Before I came to work full time at BYU-I last fall, I taught 4 years as a regular online instructor in addition to my day job. During those years, a recurring question ran frequently through my mind: “Why does BYU-I require me to report the hours I spend teaching my online course?” After being in the “Home Office” for a year now, I have gained new insight into this question I hope to share with you.
There are two main reasons we are asked to report our hours each week:
Data for Course Developers and Owners - When a course is developed by a department and designer, they use their best judgement and estimates to keep the load on the instructor within 3-4 hours per credit as outlined in an instructor contract (actually a little less to allow time for “other” activities such as teaching group participation, filling out weekly reflections, etc.). The time you report spending on your course shows if they have estimated it correctly or if it needs to be adjusted.
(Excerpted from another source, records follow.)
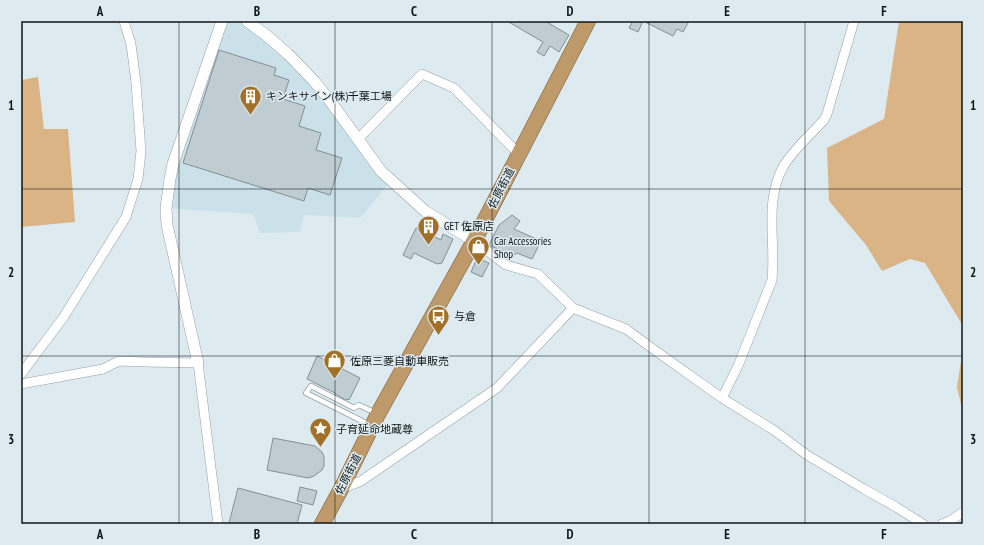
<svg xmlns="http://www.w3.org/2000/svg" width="984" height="545" font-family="'PT Sans Narrow','Noto Sans JP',sans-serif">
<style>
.built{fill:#cbe1ea}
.green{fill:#dab485}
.building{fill:#bfcdd2;stroke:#838f94}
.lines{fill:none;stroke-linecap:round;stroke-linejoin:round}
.service-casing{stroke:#94a1a6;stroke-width:6}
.minor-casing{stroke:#94a1a6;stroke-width:10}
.tertiary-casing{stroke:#94a1a6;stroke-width:12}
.trunk-casing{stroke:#765b35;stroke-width:16}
.service{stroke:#fff;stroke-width:4.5}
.minor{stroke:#fff;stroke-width:9}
.tertiary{stroke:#fff;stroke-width:11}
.trunk{stroke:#be9a6a;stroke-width:15}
.grid{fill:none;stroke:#111617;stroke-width:1;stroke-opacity:0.55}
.labels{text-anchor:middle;stroke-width:3;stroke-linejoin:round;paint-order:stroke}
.poi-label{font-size:11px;fill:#111617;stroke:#ddebf0;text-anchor:start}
.street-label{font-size:11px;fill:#111617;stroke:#ddebf0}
.neatline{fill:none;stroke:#111617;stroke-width:1.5}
.grid-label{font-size:13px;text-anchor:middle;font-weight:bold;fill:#111617}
</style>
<rect width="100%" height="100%" fill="#ddebf0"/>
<!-- built -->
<path class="built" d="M222 21H247L278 44 391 181 360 218 304 215 300 232 260 233 253 214 166 208 170 179Z"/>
<!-- green -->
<path class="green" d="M899 21H963V326L925 263 910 259 882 271 866 245 829 201 827 148 884 119Z
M38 77 44 129H68L75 222 21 227V80Z
M963 348V413L957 387Z"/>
<!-- building -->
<path class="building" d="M507 21H545L569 35 559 52 550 46 544 56 537 52 543 42Z
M633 21H689L683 32 677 29 673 36 643 21 638 32 629 28Z
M219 50 276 68 274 75 289 80 283 99 305 106 299 126 321 133 316 150 342 158 330 195 308 188 304 201 183 163Z
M512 215 520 221 514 229 541 241 532 259 517 253 512 256 489 245 499 225Z
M416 228 441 240 443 234 453 239 442 263 437 264 414 253 411 259 403 255Z
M477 258 489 263 482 277 471 272Z
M317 356 360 378 349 400 347 399 346 400 335 394V393L307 379Z
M273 438 315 446 322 452 324 457V466L322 470 314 476 308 478 267 470Z
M300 487 317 491 313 505 297 501Z
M238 488 302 505 297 524H233L229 523Z"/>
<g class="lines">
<defs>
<path id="service" d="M370 425 306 393 311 386 354 408 359 405 376 413"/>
<path id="minor" d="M358 139 422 74 454 88 513 148 518 155
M474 241 506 265 538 274 573 308 626 329 653 349 722 398 775 431 807 455 864 489 896 507 923 524
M21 374 63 318 126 217 138 179 141 151 136 83 131 44 124 21
M21 384 103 369 119 361 145 362 198 363 218 524
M722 398 738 366 772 280C776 242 764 202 783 167 792 151 811 134 824 120L827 114 854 21
M341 489 361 481 497 388 573 308
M942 524 950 521 963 512"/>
<path id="tertiary" d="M247 21 266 35 288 54 314 81 328 98 381 171 425 211 474 241
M198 363 167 225 166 208 170 179 173 164 222 21"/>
<path id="trunk" d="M322 524 341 489 378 414 474 241 588 21"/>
</defs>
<!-- service casing -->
<use href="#service" class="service-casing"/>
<!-- minor casing -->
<use href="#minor" class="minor-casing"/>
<!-- tertiary casing -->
<use href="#tertiary" class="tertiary-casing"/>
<!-- trunk casing -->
<use href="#trunk" class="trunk-casing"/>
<!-- service -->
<use href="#service" class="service"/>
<!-- minor -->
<use href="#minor" class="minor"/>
<!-- tertiary -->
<use href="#tertiary" class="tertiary"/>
<!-- trunk -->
<use href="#trunk" class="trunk"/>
</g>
<!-- grid -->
<path class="grid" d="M179 21V524M335 21V524M492 21V524M649 21V524M805 21V524M21 189H963M21 356H963"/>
<!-- icons -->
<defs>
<symbol id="building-pin" viewBox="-11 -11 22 30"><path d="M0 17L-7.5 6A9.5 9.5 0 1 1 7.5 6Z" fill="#a37027" stroke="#ddebf0"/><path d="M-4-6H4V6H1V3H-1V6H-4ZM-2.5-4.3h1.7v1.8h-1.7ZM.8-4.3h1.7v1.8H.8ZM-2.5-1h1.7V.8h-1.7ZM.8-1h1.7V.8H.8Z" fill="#fff"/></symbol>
<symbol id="shop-pin" viewBox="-11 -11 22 30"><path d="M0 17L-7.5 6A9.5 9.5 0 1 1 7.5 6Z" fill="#a37027" stroke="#ddebf0"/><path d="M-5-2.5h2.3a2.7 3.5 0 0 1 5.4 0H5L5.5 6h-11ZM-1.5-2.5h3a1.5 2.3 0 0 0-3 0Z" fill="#fff"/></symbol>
<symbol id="bus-pin" viewBox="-11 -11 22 30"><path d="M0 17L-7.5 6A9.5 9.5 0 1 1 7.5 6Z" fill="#a37027" stroke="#ddebf0"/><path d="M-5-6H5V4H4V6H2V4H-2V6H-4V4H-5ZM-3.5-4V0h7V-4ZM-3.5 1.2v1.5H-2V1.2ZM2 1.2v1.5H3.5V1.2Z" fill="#fff"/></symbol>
<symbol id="sight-pin" viewBox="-11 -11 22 30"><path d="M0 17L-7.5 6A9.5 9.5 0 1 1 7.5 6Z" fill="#a37027" stroke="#ddebf0"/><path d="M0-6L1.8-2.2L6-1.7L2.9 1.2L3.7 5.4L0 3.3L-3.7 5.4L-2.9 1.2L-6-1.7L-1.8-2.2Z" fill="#fff"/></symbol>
</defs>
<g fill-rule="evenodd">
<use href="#building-pin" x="238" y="84" width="25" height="34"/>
<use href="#building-pin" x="416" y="214" width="25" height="34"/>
<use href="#shop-pin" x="466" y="234" width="25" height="34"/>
<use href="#bus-pin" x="426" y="304" width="25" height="34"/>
<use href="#shop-pin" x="322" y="348" width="25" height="34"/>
<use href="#sight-pin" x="308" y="416" width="25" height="34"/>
</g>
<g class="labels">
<!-- poi labels -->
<g class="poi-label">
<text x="266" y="100">キンキサイン(株)千葉工場</text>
<text x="444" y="230">GET 佐原店</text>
<text x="494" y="245">Car Accessories<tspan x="494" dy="13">Shop</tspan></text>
<text x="454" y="320">与倉</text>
<text x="350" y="365">佐原三菱自動車販売</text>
<text x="336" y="433">子育延命地蔵尊</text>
</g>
<!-- street labels -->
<g class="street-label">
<text transform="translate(501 188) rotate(-63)" y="4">佐原街道</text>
<text transform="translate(348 474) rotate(-63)" y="4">佐原街道</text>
</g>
</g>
<!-- border -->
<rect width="984" height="545" fill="none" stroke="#ddebf0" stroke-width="44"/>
<rect x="22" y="22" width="940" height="501" class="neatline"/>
<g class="grid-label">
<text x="100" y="16">A</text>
<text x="257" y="16">B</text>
<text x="414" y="16">C</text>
<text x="570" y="16">D</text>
<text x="727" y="16">E</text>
<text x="884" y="16">F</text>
<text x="11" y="110">1</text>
<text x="973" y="110">1</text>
<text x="11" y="277">2</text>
<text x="973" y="277">2</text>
<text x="11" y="444">3</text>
<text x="973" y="444">3</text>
<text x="100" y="539">A</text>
<text x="257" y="539">B</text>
<text x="414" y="539">C</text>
<text x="570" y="539">D</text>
<text x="727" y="539">E</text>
<text x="884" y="539">F</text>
</g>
</svg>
We frequently get requests from course designers and campus departments for this information as they review and update various courses.
Accountability - Yes, BYU-I does trust their online instructors and believe them to be competent professionals. Most online instructors will put in the required time and effort into their courses whether they are asked for a report on it or not. However, not all do, and in seeking to manage nearly 1,000 (and growing!) instructors, it is necessary to have certain standard procedures and reports that allow everyone to follow the same expectations and be assessed on an equal playing field. Hours are just one of many data points to consider as we grow and develop as instructors.
Some additional counsel when it comes to hours:
BYU-I does not expect to you to work more than your contracted hours. As mentioned previously, courses should be designed to allow instructors to work within allotted hours each week. You may need to identify areas that make the best use of your hours each week. This requires time-management skills in recognizing what can and can’t be done within those hours (ex. leaving in-depth feedback on one assignment per week and lighter feedback on others if necessary).
If you do find yourself constantly going over your contracted hours:
1. Make sure it is being reported accurately in your weekly reflections.
2. Visit with your TGL who can give you ideas on working within hours
3. Report a course that is requiring more than the allotted hours for basic work by using the course fix/improvement form.
Don’t over-stress on hours. While it is important to accurately report the hours you work each week and to work within your contracted hours, it is important to realize that hours are only a single data point among many that communicate the environment of instruction within a course. We all will have occasional weeks when we may be over or under the standard hours, but we counsel our TGLs to look at the entire performance of an instructor when they perform assessments each semester. If you have any worries about the hours you have worked in a certain week, please speak with your TGL who will be able to work with you.
I hope this information is helpful, and that you know how much we value and appreciate you in the work you do at BYU-I!